Records shown:
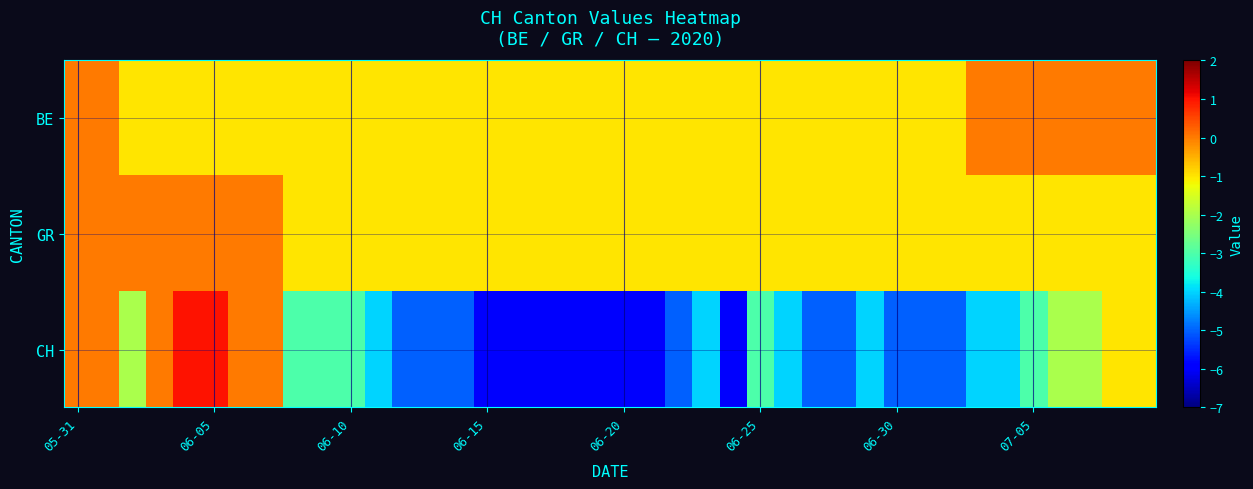

What is the minimum value shown in the chart?

-6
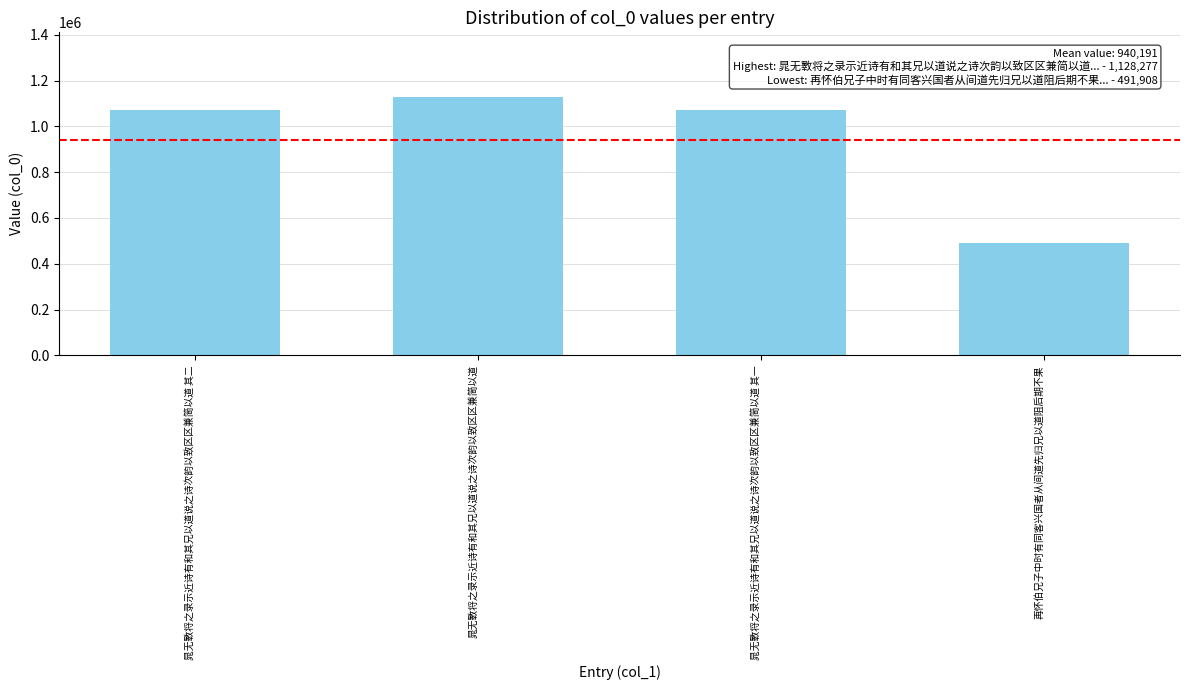

Read the value at 晁无斁将之录示近诗有和其兄以道说之诗次韵以致区区兼简以道 其一, to the nearest 50.

1070300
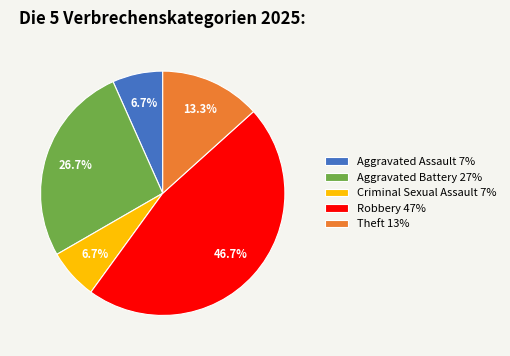

Does Aggravated Battery 27% represent more than half of the total?

No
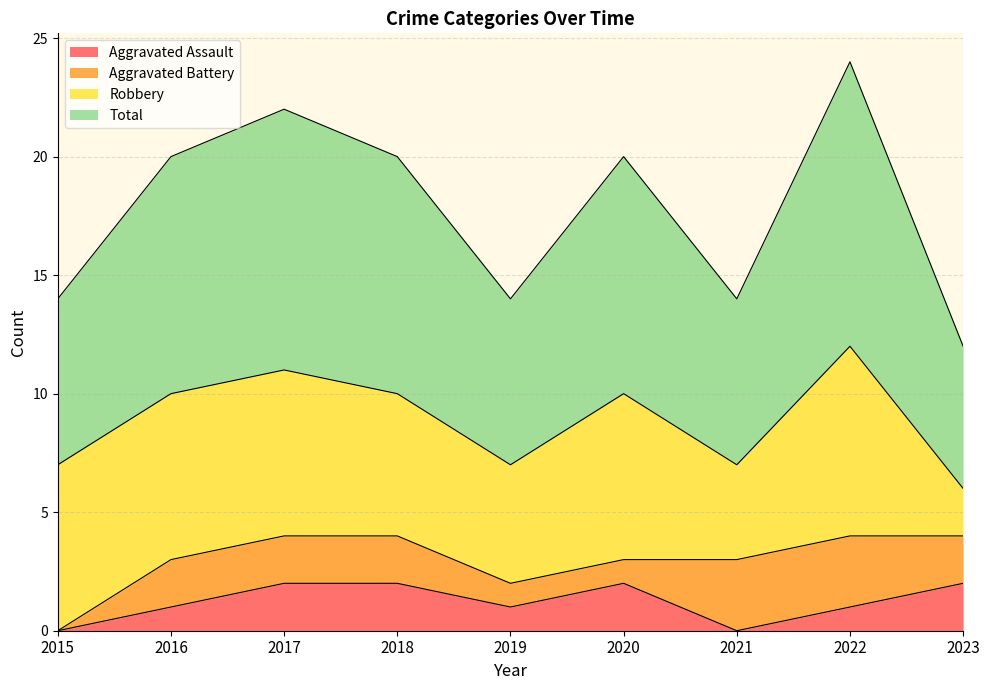

True or false: Aggravated Assault and Total intersect in this chart.

False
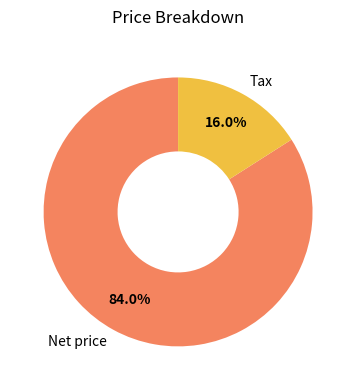

Between Tax and Net price, which is larger?

Net price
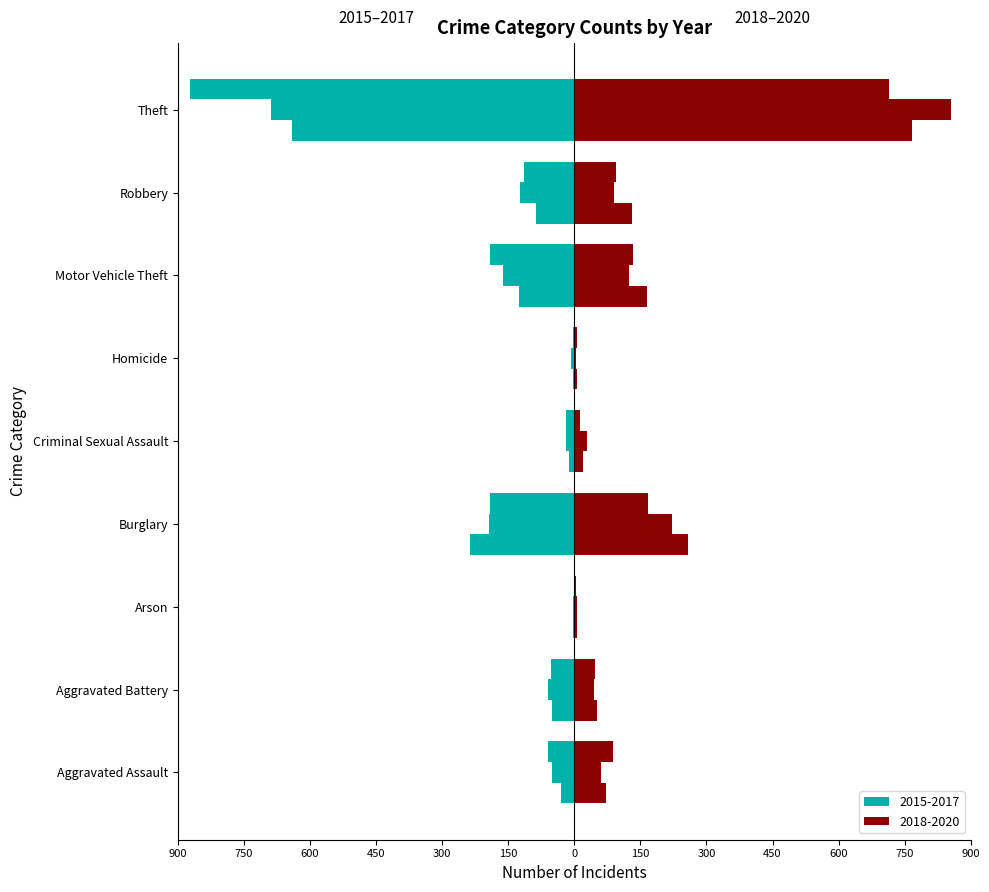

True or false: 2020 has a value of 1149 at Theft.

False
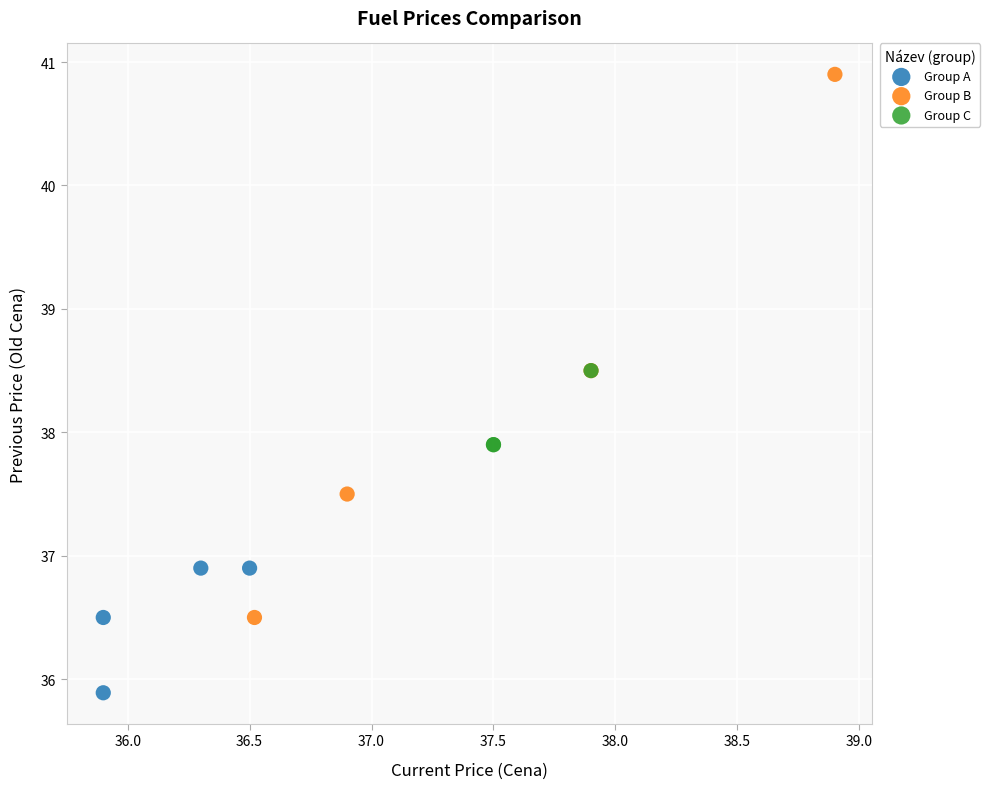

Which series has the widest spread of Y values?

Group B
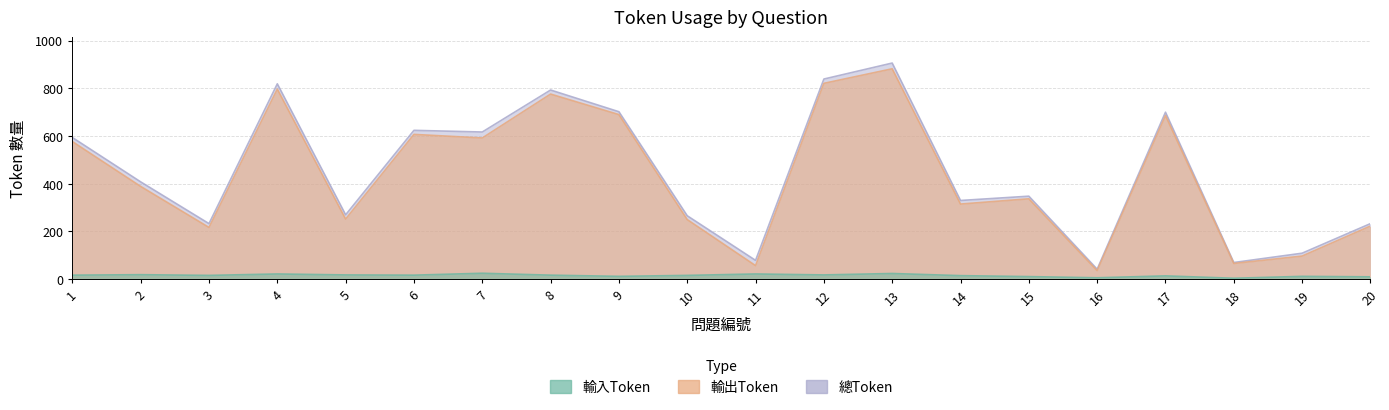

True or false: 輸入Token has a value of 4 at 20.

False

Problem statement: Render the listing above as a numbered list of its lines. Leave out the blank lines and the pictures.

Completed task:
1. What is the minimum value shown in the chart?
2. -6
3. Read the value at 晁无斁将之录示近诗有和其兄以道说之诗次韵以致区区兼简以道 其一, to the nearest 50.
4. 1070300
5. Does Aggravated Battery 27% represent more than half of the total?
6. No
7. True or false: Aggravated Assault and Total intersect in this chart.
8. False
9. Between Tax and Net price, which is larger?
10. Net price
11. True or false: 2020 has a value of 1149 at Theft.
12. False
13. Which series has the widest spread of Y values?
14. Group B
15. True or false: 輸入Token has a value of 4 at 20.
16. False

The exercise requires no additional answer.